On reflection, my intention of writing about what I, and no doubt others, consider petty differences, was not to emphasize Judy’s and my quarrels, nor even suggest that we were on the side of the angels, but rather to discuss a basic misconception between bridge players who have been playing the game for so many years, but still never learned, nor at least digested the differences.

One might think that the playing of bridge by people who have been playing for 40+ years and several times a week might, at least have a commonality, over what is proper behavior while at the table, but sometimes gaps appear in what some might think are the simplest of circumstances.

My thoughts go to preventive medicine for bridge players by hopefully encouraging bridge teachers and bridge books to start out their beginners by teaching the unusual ethics of the game, sensitivity by partnerships to never convey unauthorized information to each other, but once that is accomplished, any kind of legal deception to the opponents in the bidding or play is not only forgiven, but should be encouraged as being good bridge, as well as acting as a tough unrelenting opponent and for that talent, to be admired.

A short cut overall description would be for novices early on to be taught the unusual overall ethics and behavior expected by all who experience our sensational game with a possible caveat of never by mistake confusing

the two different forms of behavior.

Poker players soon learn that since since they are all individuals, no partnership taboos are supposed to be present, allowing an anything goes atmosphere which is part of the game. Bridge is the opposite and requires both forms of education.

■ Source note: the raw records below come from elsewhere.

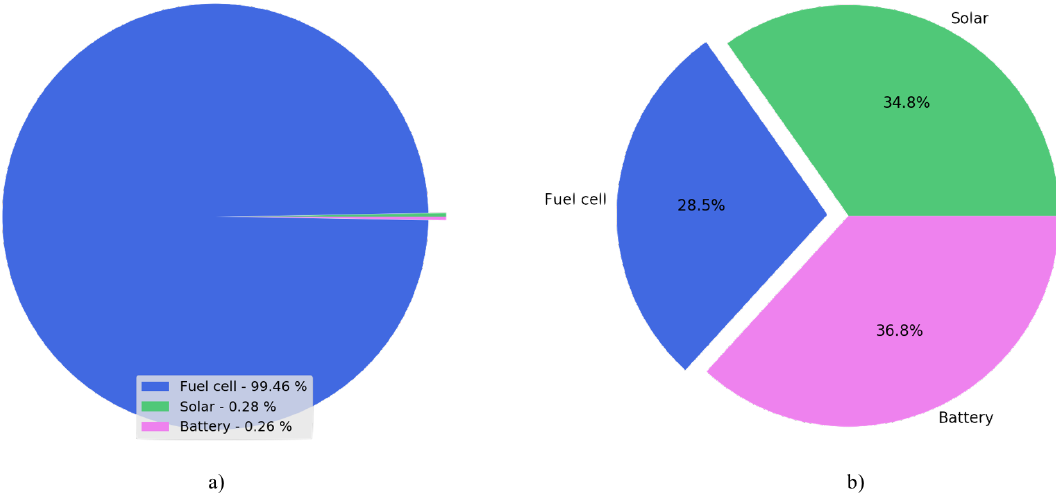
Figure 5. Example of energy usage by power sources for low consumer with priority-based internal agent ( a ) without fuel cell scheduling function and ( b ) with added scheduling capabilities.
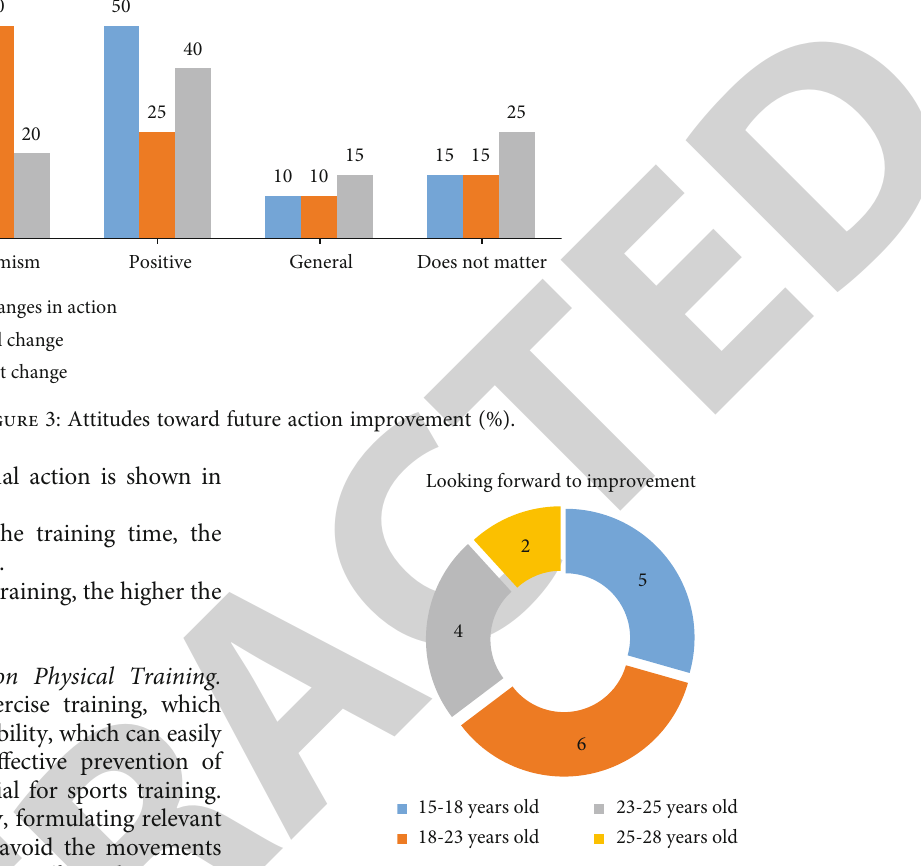
Figure 4: Looking forward to improvement and good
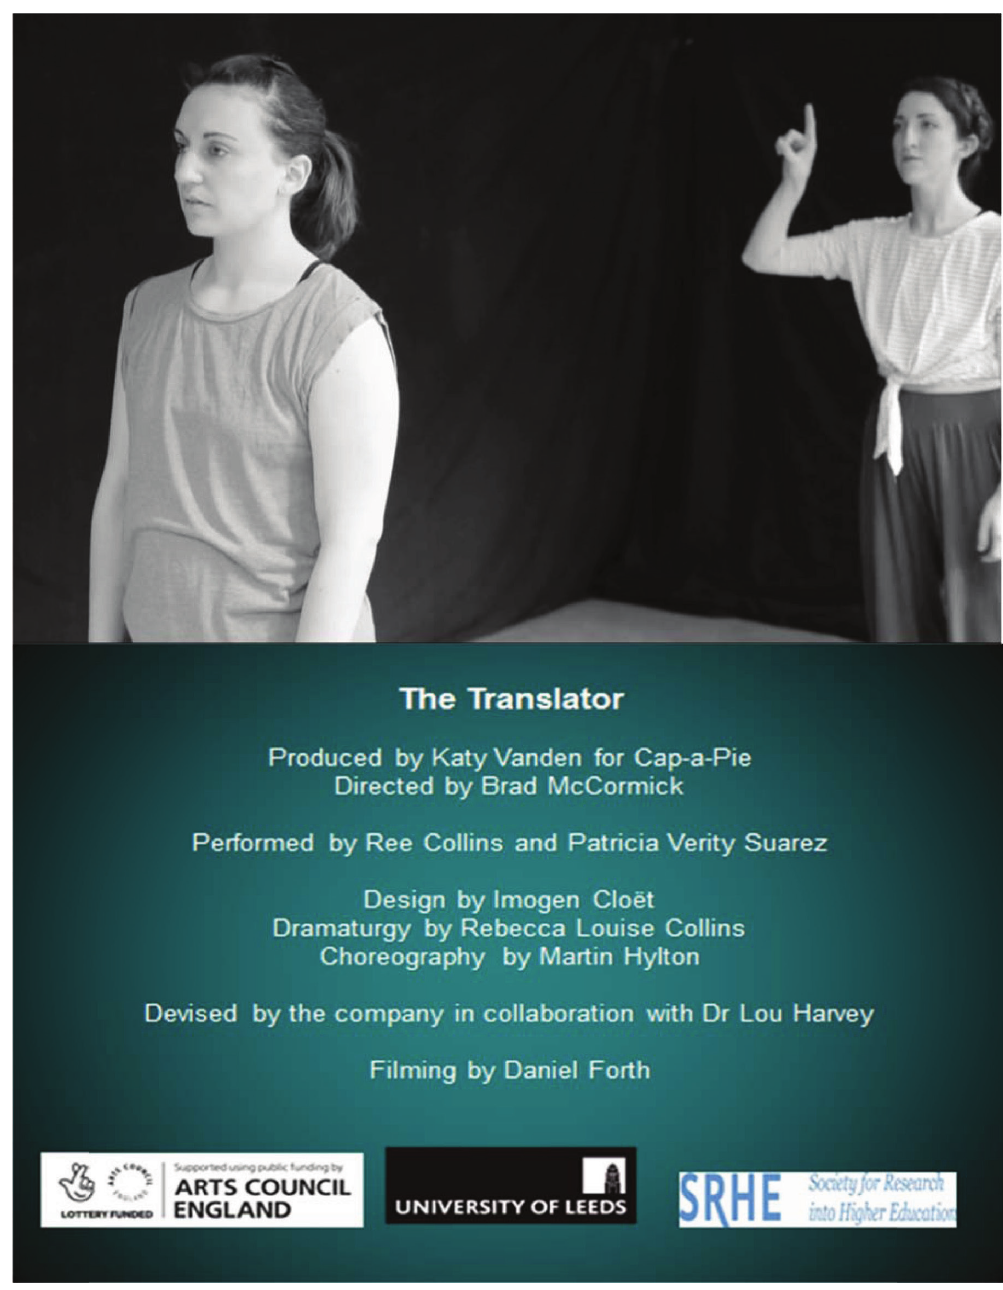
Figure 1: Still and title card from The Translator , a video of rehearsal scenes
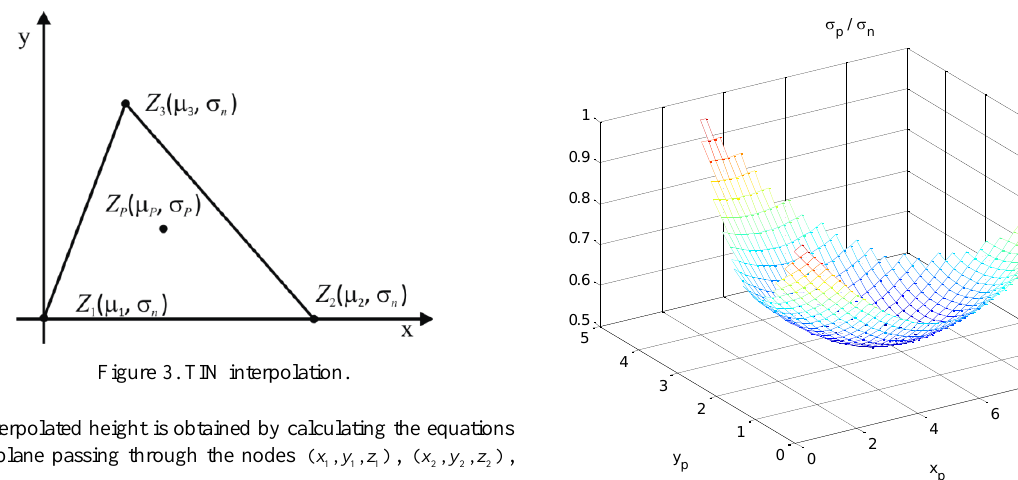
0 Figure 4. Plot of the ratio x y , for   as a function of   , P n P P TIN interpolation. In order to produce the plot, the triangle having vertices (0,0) , (10,0) and (3,5) was set, but the function's shape is independent from that.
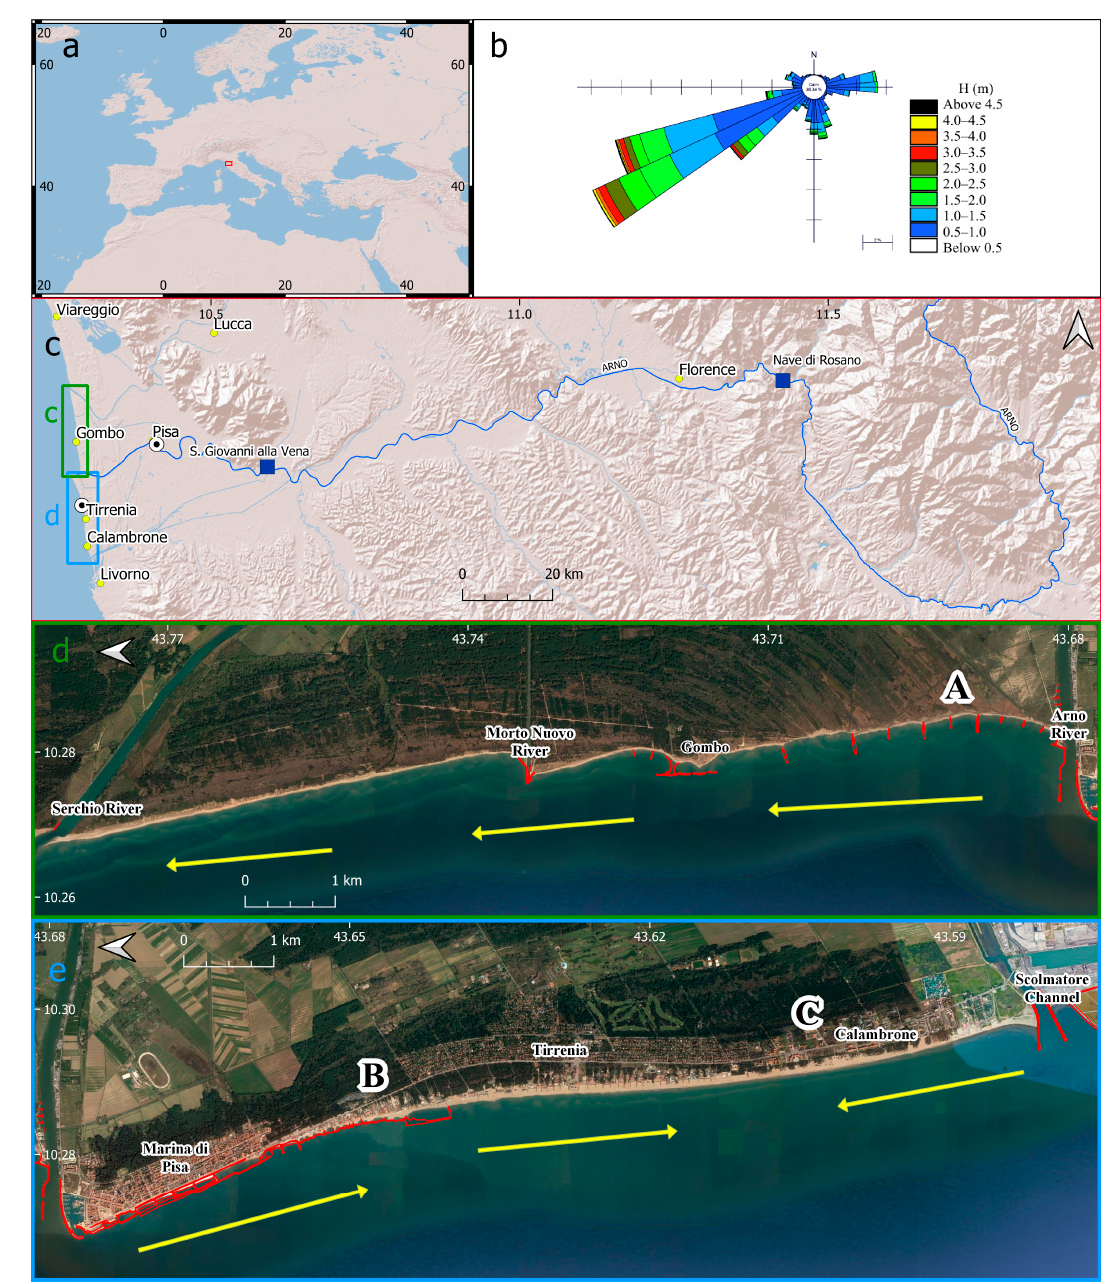
Figure 1. A, B and C indicate specific coastal stretches to which reference has been made in the text. Location map of the study area ( a , c – e ); ( b ) directional analysis of wave data (https://www.cfr.toscana.it/index.php?IDS=42&IDSS=282) recorded at the Gorgona Buoy (43.57N; 9.95E) grouped by average direction of origin and by height wave classes, data between 1 October 2008 and 1 May 2012 (modified after [34]); ( c ) Arno River course (blue line), discharge gauges (blue squares), location of samples used for grain-size analyses (black and white dots); ( d , e ) northern and southern sectors respectively of the study area. Yellow arrows indicate the littoral drift direction [11,22]), the red line indicates the coastal defense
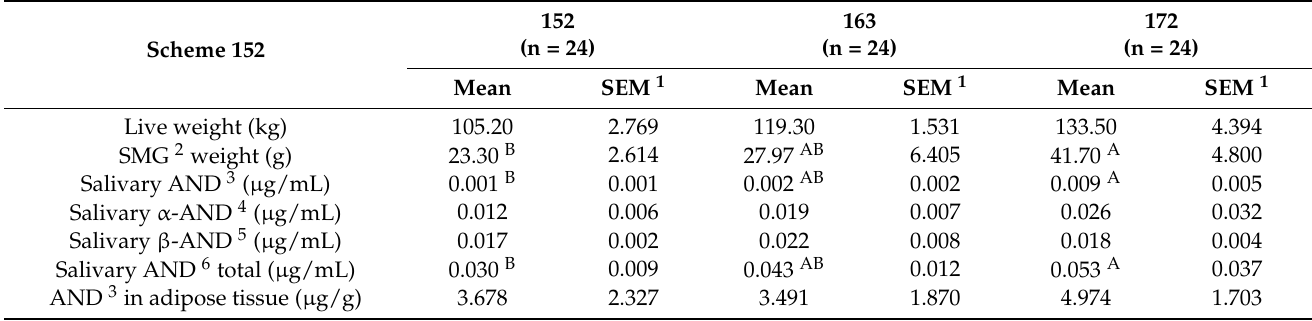
Table 1. Comparison of groups of boars as of slaughter date for levels of AND, α -AND, and β -AND.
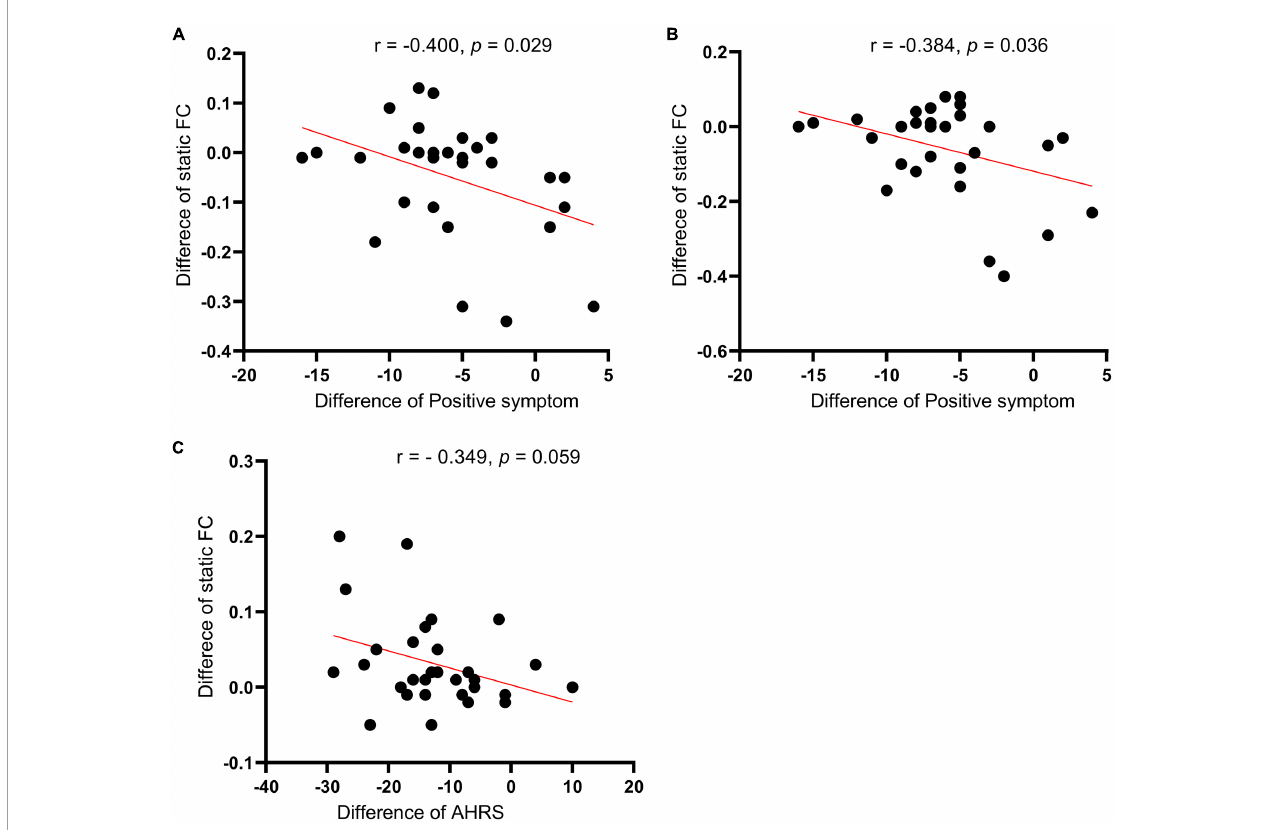
FIGURE5 Correlations of the seed-based (left TPJ) static functional connectivity (SFC) difference values (posttreatment vs. pretreatment) in the left supplementary motor cortex (A) and right putamen (B) with the positive symptom score changes of PNASS in active treatment group. (C) Correlations of the seed-based SFC difference values (posttreatment vs. pretreatment) in the right inferior temporal gyrus with AVH score changes in active treatment group. TPJ, left temporoparietal junction; PANSS, positive and negative symptom scale; AHRS, auditory hallucination rating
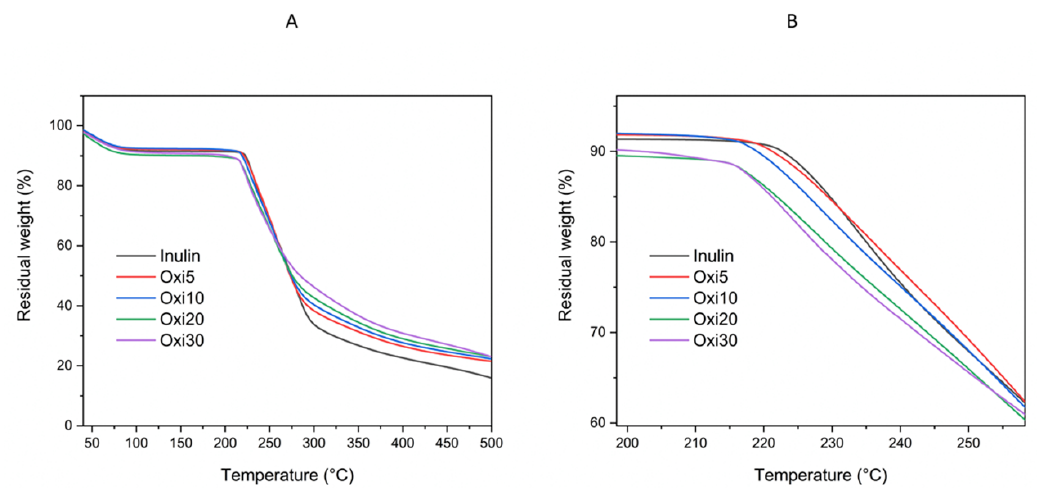
Figure 5. ( A , B ) TGA thermograms of unmodified raw inulin and Oxi5, Oxi10, Oxi20, and Oxi30 samples.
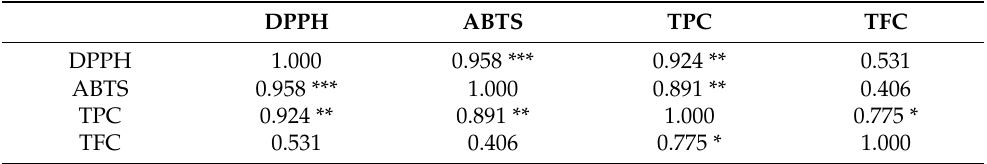
Table 2. Pearson’s correlation coefficient of TPC and TFC with antioxidant activity in the 60% methanolic extract of A. angustiloba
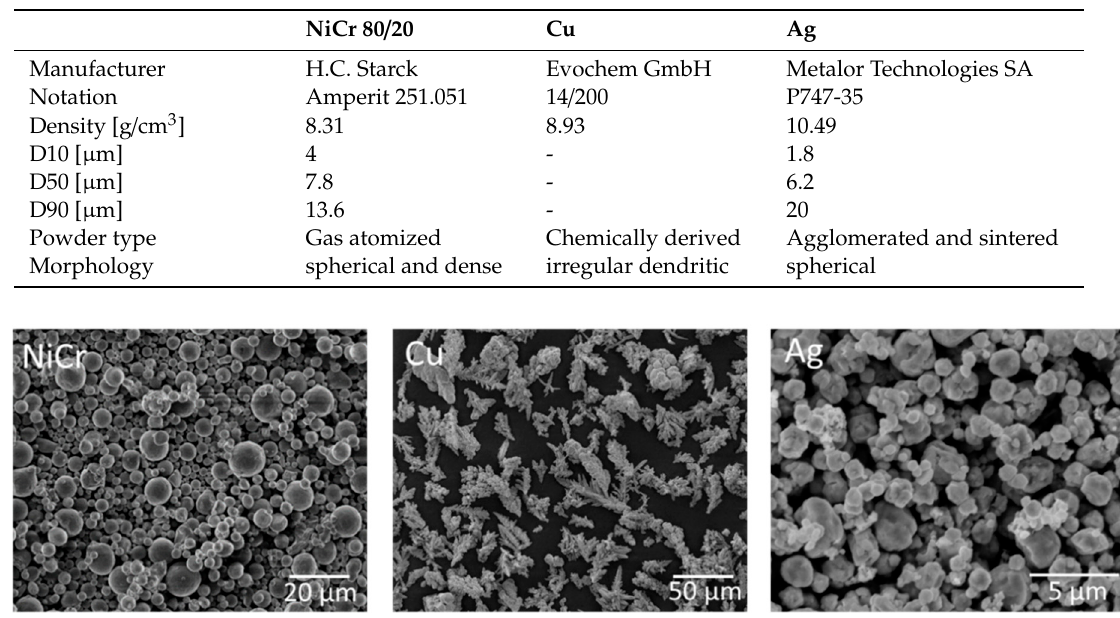
Table 1. Overview of the commercial powders used for suspension preparation. All data in this table are according to supplier datasheets.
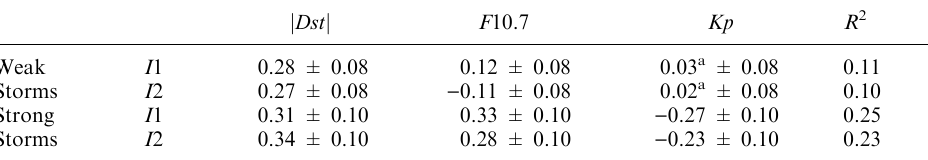
Table 5. Dependence of partial correlation coe(cid:129)cients on the storm intensity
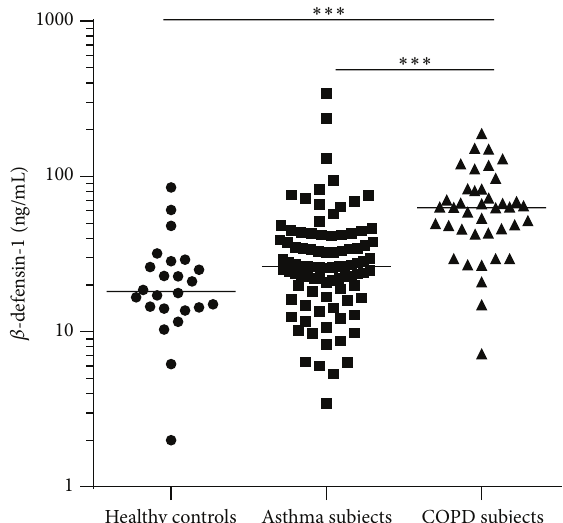
Figure1: 𝛽 -defensin-1inairwaydisease.Theairwayexpressionof 𝛽 - defensin-1 protein is elevated in participants with COPD compared to asthma patients and healthy controls (Kruskal-Wallis test; 𝑝 < 0.001 ). The bars represent the median of each group. ∗∗∗ Dunn’s post hoc testing 𝑝 < 0.001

The above is the reason for my rant.

Jeff SJuly 29th, 2011 at 9:14 pm

I have played a lot more poker than bridge. As Jim mentioned in regard to “social” bridge, in a “social” poker game, it is sometimes considered “bad form” to bluff. The result is, as Jim stated for bridge, a game where winners “just more or less happen”. It is no longer poker or (for me) at all interesting. The same thing applies here – the game Jim described is similar to bridge – but is an entirely different (and far less interesting) game.

In bridge, it seems to me it is perfectly legal to dupe your opponent as long as you are also duping your partner. Here, West could reason that declarer likely held the K and that if he could get in with his AD, he should be able to defeat the contract. He could reason further that if he played the normal lead, his QS might be finessed away allowing declarer to make the contract. Having reasoned all of the above, the lead of the 2C is logical!

I liked this column quite a bit, very interesting issue.

Bobby WolffJuly 30th, 2011 at 12:25 pm

Hi Jeff S,

Although you deserve a great deal more attention, let me just say “thank you” for writing.

At least, for me, you are the very type player I, and the whole bridge world, needs to get active in order for the wonderful world of bridge, and at many levels, to move forward with positive ideas and logical remedies for both the future and overall understanding of what the many sides of competitive bridge are about.

Thanks for your initial (guessing) involvement and PLEASE, do not be a stranger.